Ainda de acordo com a secretaria, os três casos são de pessoas que chegaram em estado grave e foram a óbito sem que houvesse tempo de serem encaminhadas para um hospital.

As mortes acontecem após Mato Grosso do Sul ter a maior taxa de ocupação do país, e, mesmo com ampliação de leitos, o índice voltou a 100%.

Já em Campo Grande, durante vistoria, o MPMS confirmou superlotação de hospitais .

Só nesta quinta, Campo Grande bateu triste recorde com registro de 25 mortes de covid-19 nas últimas 24 horas, em um total de 1.764 falecimentos causados pelo coronavírus desde o início da pandemia.

A respeito dos casos, a Sesau emitiu uma nota:

Campo Grande foi uma das primeiras cidades do País a estabelecer medidas de enfrentamento à pandemia o que, inclusive, colocou a nossa cidade como referência, considerando os baixos índices de letalidade e casos da doença. Nestes 12 meses atuamos firmemente no enfrentamento dessa doença para garantir uma assistência adequada à população e, sobretudo, evitar prejuízos aos cidadãos que precisam trabalhar, respeitando, acima de tudo, a vida.

No entanto, assim como muitas cidades brasileiras, estamos vivenciando o resultado do desrespeito às regras de biossegurança.

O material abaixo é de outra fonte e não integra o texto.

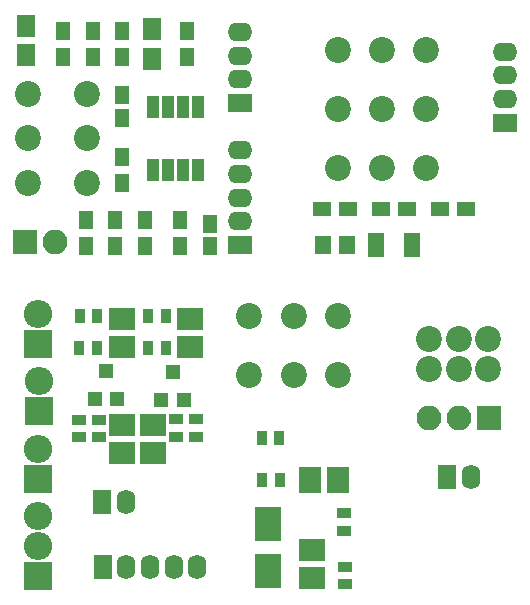
<source format=gts>
%MOIN*%
%OFA0B0*%
%FSLAX46Y46*%
%IPPOS*%
%LPD*%
%ADD10C,0.0039370078740157488*%
%ADD11C,0.086614173228346469*%
%ADD12R,0.051181102362204731X0.062992125984251982*%
%ADD13R,0.082677165354330714X0.082677165354330714*%
%ADD14O,0.082677165354330714X0.082677165354330714*%
%ADD15R,0.03937007874015748X0.076771653543307089*%
%ADD16R,0.064960629921259838X0.074803149606299218*%
%ADD17R,0.0452755905511811X0.062992125984251982*%
%ADD18R,0.082677165354330714X0.062992125984251982*%
%ADD19O,0.082677165354330714X0.062992125984251982*%
%ADD30C,0.0039370078740157488*%
%ADD31C,0.086614173228346469*%
%ADD32R,0.062992125984251982X0.082677165354330714*%
%ADD33O,0.062992125984251982X0.082677165354330714*%
%ADD34O,0.094448031496063X0.094448031496063*%
%ADD35R,0.094448031496063X0.094448031496063*%
%ADD36R,0.051181102362204731X0.035433070866141732*%
%ADD37R,0.086648031496063X0.076748031496062991*%
%ADD38R,0.076748031496062991X0.086648031496063*%
%ADD39R,0.047244094488188976X0.051181102362204731*%
%ADD40R,0.035433070866141732X0.051181102362204731*%
%ADD41R,0.086648031496063X0.11414803149606301*%
%ADD42C,0.0039370078740157488*%
%ADD43R,0.082677165354330714X0.062992125984251982*%
%ADD44O,0.082677165354330714X0.062992125984251982*%
%ADD45R,0.062992125984251982X0.051181102362204731*%
%ADD46C,0.086614173228346469*%
%ADD47R,0.055118110236220472X0.064960629921259838*%
%ADD48R,0.055118110236220472X0.07874015748031496*%
%ADD49C,0.0039370078740157488*%
%ADD50C,0.086614173228346469*%
%ADD51R,0.062992125984251982X0.082677165354330714*%
%ADD52O,0.062992125984251982X0.082677165354330714*%
%ADD53R,0.082677165354330714X0.082677165354330714*%
%ADD54O,0.082677165354330714X0.082677165354330714*%
G01G01*
D10*
D11*
X-0002795275Y-0004448818D02*
X0000098425Y0001683070D03*
X0000098425Y0001535433D03*
X0000098425Y0001387795D03*
X0000295275Y0001683070D03*
X0000295275Y0001535433D03*
X0000295275Y0001387795D03*
D12*
X0000606299Y0001177165D03*
X0000606299Y0001263779D03*
X0000488188Y0001177165D03*
X0000488188Y0001263779D03*
D13*
X0000088976Y0001188976D03*
D14*
X0000188976Y0001188976D03*
D12*
X0000389763Y0001177165D03*
X0000389763Y0001263779D03*
X0000291338Y0001177165D03*
X0000291338Y0001263779D03*
D15*
X0000665551Y0001641732D03*
X0000615551Y0001641732D03*
X0000565551Y0001641732D03*
X0000515551Y0001641732D03*
X0000515551Y0001429133D03*
X0000565551Y0001429133D03*
X0000615551Y0001429133D03*
X0000665551Y0001429133D03*
D12*
X0000413385Y0001893700D03*
X0000413385Y0001807086D03*
X0000216535Y0001807086D03*
X0000216535Y0001893700D03*
D16*
X0000511811Y0001801181D03*
X0000511811Y0001899606D03*
D12*
X0000314960Y0001807086D03*
X0000314960Y0001893700D03*
X0000413385Y0001385826D03*
X0000413385Y0001472440D03*
X0000629921Y0001807086D03*
X0000629921Y0001893700D03*
D16*
X0000090551Y0001812992D03*
X0000090551Y0001911417D03*
D17*
X0000704724Y0001251968D03*
X0000704724Y0001177165D03*
X0000413385Y0001604330D03*
X0000413385Y0001679133D03*
D18*
X0000807086Y0001181102D03*
D19*
X0000807086Y0001259842D03*
X0000807086Y0001338582D03*
X0000807086Y0001417322D03*
X0000807086Y0001496062D03*
D18*
X0000807086Y0001653543D03*
D19*
X0000807086Y0001732283D03*
X0000807086Y0001811023D03*
X0000807086Y0001889763D03*
G04 next file*
G04 #@! TF.FileFunction,Soldermask,Top*
G04 Gerber Fmt 4.6, Leading zero omitted, Abs format (unit mm)*
G04 Created by KiCad (PCBNEW 4.0.4-1.fc24-product) date Tue Jun  5 14:17:38 2018*
G01G01*
G04 APERTURE LIST*
G04 APERTURE END LIST*
D30*
D31*
X-0004921259Y0004094488D02*
X0001131889Y0000944881D03*
X0000984251Y0000944881D03*
X0000836614Y0000944881D03*
X0001131889Y0000748031D03*
X0000984251Y0000748031D03*
X0000836614Y0000748031D03*
D32*
X0000348425Y0000108267D03*
D33*
X0000427165Y0000108267D03*
X0000505905Y0000108267D03*
X0000584645Y0000108267D03*
X0000663385Y0000108267D03*
D34*
X0000133858Y0000499606D03*
D35*
X0000133858Y0000399606D03*
D34*
X0000134056Y0000725439D03*
D35*
X0000134056Y0000625439D03*
D34*
X0000133858Y0000275590D03*
D35*
X0000133858Y0000075590D03*
D34*
X0000133858Y0000175590D03*
D36*
X0001153543Y0000285433D03*
X0001153543Y0000226377D03*
D34*
X0000133858Y0000950393D03*
D35*
X0000133858Y0000850393D03*
D37*
X0000639527Y0000840697D03*
X0000639527Y0000933297D03*
X0000411180Y0000840697D03*
X0000411180Y0000933297D03*
X0000515511Y0000580708D03*
X0000515511Y0000488108D03*
X0000411417Y0000580708D03*
X0000411417Y0000488108D03*
X0001045275Y0000162441D03*
X0001045275Y0000069841D03*
D38*
X0001038345Y0000397637D03*
X0001130945Y0000397637D03*
D39*
X0000543307Y0000663385D03*
X0000618110Y0000663385D03*
X0000580708Y0000757874D03*
X0000320866Y0000665354D03*
X0000395669Y0000665354D03*
X0000358267Y0000759842D03*
D40*
X0000558818Y0000942115D03*
X0000499763Y0000942115D03*
X0000330472Y0000942115D03*
X0000271417Y0000942115D03*
X0000558818Y0000835816D03*
X0000499763Y0000835816D03*
X0000328503Y0000835816D03*
X0000269448Y0000835816D03*
D36*
X0001155511Y0000108267D03*
X0001155511Y0000049212D03*
D40*
X0000938976Y0000395669D03*
X0000879921Y0000395669D03*
D41*
X0000897637Y0000249919D03*
X0000897637Y0000092519D03*
D36*
X0000657480Y0000600393D03*
X0000657480Y0000541338D03*
X0000269685Y0000598425D03*
X0000269685Y0000539370D03*
X0000592519Y0000541338D03*
X0000592519Y0000600393D03*
X0000334645Y0000539370D03*
X0000334645Y0000598425D03*
D40*
X0000937007Y0000535433D03*
X0000877952Y0000535433D03*
D32*
X0000346456Y0000322834D03*
D33*
X0000425196Y0000322834D03*
G04 next file*
G04 #@! TF.FileFunction,Soldermask,Top*
G04 Gerber Fmt 4.6, Leading zero omitted, Abs format (unit mm)*
G04 Created by KiCad (PCBNEW 4.0.4-1.fc24-product) date Tue Jun  5 14:18:38 2018*
G01G01*
G04 APERTURE LIST*
G04 APERTURE END LIST*
D42*
D43*
X-0004074803Y0005157480D02*
X0001688976Y0001588582D03*
D44*
X0001688976Y0001667322D03*
X0001688976Y0001746062D03*
X0001688976Y0001824803D03*
D45*
X0001472440Y0001299212D03*
X0001559055Y0001299212D03*
X0001275590Y0001299212D03*
X0001362204Y0001299212D03*
X0001165354Y0001299212D03*
X0001078740Y0001299212D03*
D46*
X0001427165Y0001830708D03*
X0001279527Y0001830708D03*
X0001131889Y0001830708D03*
X0001427165Y0001633858D03*
X0001279527Y0001633858D03*
X0001131889Y0001633858D03*
X0001131889Y0001437007D03*
X0001279527Y0001437007D03*
X0001427165Y0001437007D03*
D47*
X0001082677Y0001181102D03*
X0001161417Y0001181102D03*
D48*
X0001377952Y0001181102D03*
X0001259842Y0001181102D03*
G04 next file*
G04 #@! TF.FileFunction,Soldermask,Top*
G04 Gerber Fmt 4.6, Leading zero omitted, Abs format (unit mm)*
G04 Created by KiCad (PCBNEW 4.0.4-1.fc24-product) date Tue Jun  5 15:13:36 2018*
G01G01*
G04 APERTURE LIST*
G04 APERTURE END LIST*
D49*
D50*
X-0004291338Y0004015748D02*
X0001633858Y0000866141D03*
X0001535433Y0000866141D03*
X0001437007Y0000866141D03*
X0001633858Y0000767716D03*
X0001535433Y0000767716D03*
X0001437007Y0000767716D03*
D51*
X0001496062Y0000405511D03*
D52*
X0001574803Y0000405511D03*
D53*
X0001635433Y0000602362D03*
D54*
X0001535433Y0000602362D03*
X0001435433Y0000602362D03*
M02*
</source>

Hoje, infelizmente o número de leitos é insuficiente e já não há mais recursos humanos e nem material para aumentar a capacidade de atendimento, mesmo o Município tendo tomado todas as medidas necessárias para tanto.

 A Prefeitura triplicou o número de leitos de UTI,  saindo de 116 para 317 leitos. Somente na última semana foram ativados 54 novos leitos, sendo 12 leitos na Clínica Campo Grande, 7 semicríticos no Hospital de Câncer, 10 no Hospital do Pênfigo e 10 leitos de UTI no Hospital EL Kadri, 15 leitos clínicos no São Julião.

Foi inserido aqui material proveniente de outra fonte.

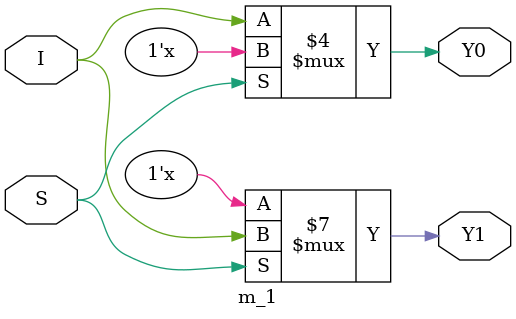
<source format=v>
module q1(A,B,C,D,clk,D0,D1);
  input A,B,C,D,clk;
  output  D0,D1;
  wire w1,w2;
  d_ff sm1(D,clk,w1);
  m_3 sm2(A,B,C,w2);
  m_1 sm3(w1,w2,D0,D1);
endmodule


module d_ff(D,clk,Q);
  input D,clk;
  output reg Q;
  always @(posedge clk)
  begin
    Q<=D;
  end
endmodule 
module m_3(A,B,C,Y);
  input A,B,C;
  output Y;
  assign Y = ~((A&B)|(~C));
endmodule

module m_1(I,S,Y0,Y1);
  input I,S;
  output reg Y0,Y1;
  always @(*)
  begin
    if(S==0)
      Y0=I;
    else
      Y1=I;
 end
   
  endmodule
  
  

</source>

Foram destinados ainda 120 leitos na Unidade do Trauma da Santa Casa para atendimento exclusivo Covid-19, sendo 90 clínicos e 30 de UTI.

Foram convocados 897 profissionais de saúde aprovados em concurso, sendo 269 médicos, 190 enfermeiros, 211 técnicos de enfermagem, entre outros profissionais. 

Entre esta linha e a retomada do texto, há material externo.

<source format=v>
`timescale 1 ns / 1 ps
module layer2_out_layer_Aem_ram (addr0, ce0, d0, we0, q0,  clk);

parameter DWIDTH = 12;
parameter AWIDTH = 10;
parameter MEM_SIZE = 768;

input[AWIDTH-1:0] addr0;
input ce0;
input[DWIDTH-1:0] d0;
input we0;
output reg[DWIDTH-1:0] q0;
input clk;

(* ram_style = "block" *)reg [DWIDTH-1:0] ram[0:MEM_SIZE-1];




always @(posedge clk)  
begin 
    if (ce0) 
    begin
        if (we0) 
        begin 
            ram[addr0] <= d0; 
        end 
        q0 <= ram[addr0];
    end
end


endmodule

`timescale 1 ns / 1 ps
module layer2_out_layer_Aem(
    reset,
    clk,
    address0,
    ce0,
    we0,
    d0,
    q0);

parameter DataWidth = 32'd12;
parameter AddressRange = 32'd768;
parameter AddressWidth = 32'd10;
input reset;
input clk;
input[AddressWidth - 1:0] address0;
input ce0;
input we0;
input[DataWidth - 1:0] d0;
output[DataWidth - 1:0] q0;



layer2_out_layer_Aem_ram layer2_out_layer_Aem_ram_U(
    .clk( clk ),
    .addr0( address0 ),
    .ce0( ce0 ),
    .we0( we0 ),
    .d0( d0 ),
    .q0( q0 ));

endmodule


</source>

Também houve o aumento nos leitos das UPAs do município, uma vez que a busca por atendimentos de casos suspeitos de Covid-19, que necessitavam assim ficar em observação, cresceu. A prefeitura novamente garantiu o atendimento e assistência à saúde da população.

O Município reativou as barreiras sanitárias em quatro pontos estratégicos dos principais acessos ao Município e retomou a higienização de terminais de ônibus e ruas.

As equipes de fiscalização e autoridades de saúde alertaram, dia após dia,  sobre a possibilidade do sistema colapsar.

Entretanto, festas clandestinas e desrespeito às medidas de biossegurança levaram nossa cidade a esta situação, onde só a sensibilização da população,  unida, será capaz de evitar mais mortes sem a devida assistência.

É preciso que cada um faça sua parte para que a gente perca o mínimo possível de vidas por falta de atendimento. Essa realidade só vai mudar se cada um de nós fizer a sua parte!